Task instructions
Before you write out the listing, remove the pictures; everything else stays exactly as it is.

Data shown
━━━
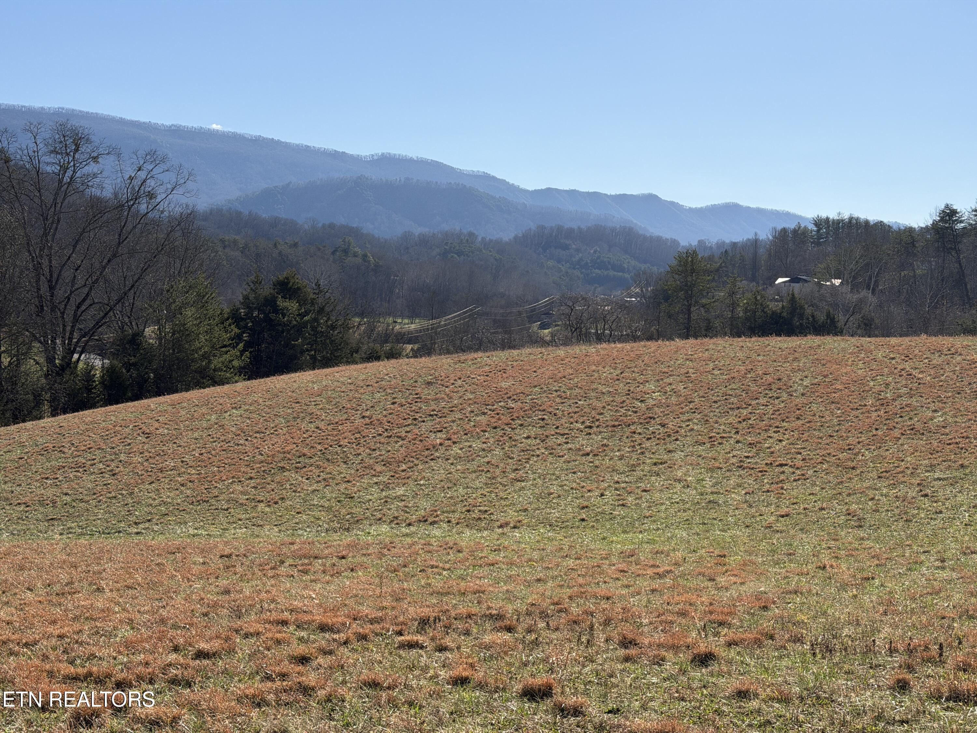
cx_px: 488
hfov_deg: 39.7
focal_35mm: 48
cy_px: 366
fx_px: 1355
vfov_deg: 30.3
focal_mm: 6.76
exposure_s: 1/5587
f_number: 1.78
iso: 64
━━━
Answer to this exercise
cx_px: 488
hfov_deg: 39.7
focal_35mm: 48
cy_px: 366
fx_px: 1355
vfov_deg: 30.3
focal_mm: 6.76
exposure_s: 1/5587
f_number: 1.78
iso: 64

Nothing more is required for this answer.